I will say that we made a few adjustments to the sauce. As we were preparing dinner, we looked at how much sauce the recipe made, how much chicken we had, and how much rice noodles we boiled up, and decided that we didn't have enough sauce to go the distance. So, we made a double batch of sauce, and also thinned it out with a bit of GF chicken stock from when we boiled the chicken. This gave us a better thickness for tossing with the noodles. No matter how you make it, though, it's a versatile sauce that would go well over chicken (as in the recipe), vegetables, rice, lentils.

Additional thoughts

Overall, we found Russell's recipes to be easy to follow, with specific, accurate instructions that gave results just as her recipes indicate they would. Also, following her advice in the book, we found many ingredients - some of which we couldn't locate anywhere else - at our local Asian market. Of the ingredients that were available at our area supermarkets, many were significantly less expensive at the Asian market.


As both a gluten-free and an Asian foods cookbook, The Gluten-Free Asian Kitchen is a double-niche book. If you're gluten-free and into Asian cuisine, this book is a no-brainer. It's a must-have for your cookbook collection. Plus, this book has very little overlap with gluten-free cookbooks that are already on the market. It's filling an important void.

As a cookbook, period, it's beautiful. Great photos, great recipes, great layout. Anyone can enjoy the recipes in this book...gluten-free or not.  

In the interest of trying to quantify our subjective experience (for this and future cookbook reviews), we'll be using a five star ratings scale, with "points" earned as follows:

Layout and design = up to 1 star
Is the book appealing to the eye? Intuitive to navigate? Sensibly organized?

Photos = up to 1 star
Are there photos? Are they in color? How many photos are there? Are they good photos?

Recipe quality = up to 2 stars
Most importantly, how good is the food? Are recipes easy to follow? Do they deliver as promised?

Overall impression = up to 1 star
How well does the book achieve its vision? 

And so, how does The Gluten-Free Asian Kitchen rate?

Layout and Design: 1 star
Photos: 1 star
Recipe Quality: 2 stars
Overall Impression: 1 star
Rating: 4.75 out of 5 stars 5 out of 5 stars

This book is top-notch. The dumplings and mu shu pork especially were ethereal. Don't take our word for it. Make them for yourself. Now. You won't regret it.
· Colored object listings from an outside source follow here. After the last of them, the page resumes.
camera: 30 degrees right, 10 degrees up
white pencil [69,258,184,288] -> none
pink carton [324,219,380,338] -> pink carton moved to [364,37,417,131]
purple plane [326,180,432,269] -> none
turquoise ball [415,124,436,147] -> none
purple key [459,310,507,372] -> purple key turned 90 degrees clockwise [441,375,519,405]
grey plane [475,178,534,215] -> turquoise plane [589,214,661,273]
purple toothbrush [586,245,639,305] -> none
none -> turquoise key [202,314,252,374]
For our part, we're excited to continue cooking our way through the book's recipes...

- Pete

Book cover image courtesy the author. Cookbook provided by the publisher.
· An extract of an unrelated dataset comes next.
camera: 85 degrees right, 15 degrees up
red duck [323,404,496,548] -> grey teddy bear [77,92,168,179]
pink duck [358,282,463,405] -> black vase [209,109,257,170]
Tuesday, November 22, 2011

The Artist's Palate, Poughkeepsie, NY

When Kelli and I celebrated our 8th wedding anniversary earlier this month, we wanted to pause from our busy schedule and mark the occasion. But of course, because we'd been so busy lately, we had barely given a thought to the day and how we'd celebrate it. Walking home from work around 5:00pm that day, though, I had an epiphany.

Our favorite local sushi restaurant is Bull and Buddha, on Main Street in Poughkeepsie. Each time we visited, we walked past another restaurant just a few doors down - The Artist's Palate. The restaurant looked beautiful, and the menu tempting, with its Hudson Valley-inspired contemporary American flare. There was just one problem: whenever we walked by, the restaurant was always closed. Was it ever open? we wondered.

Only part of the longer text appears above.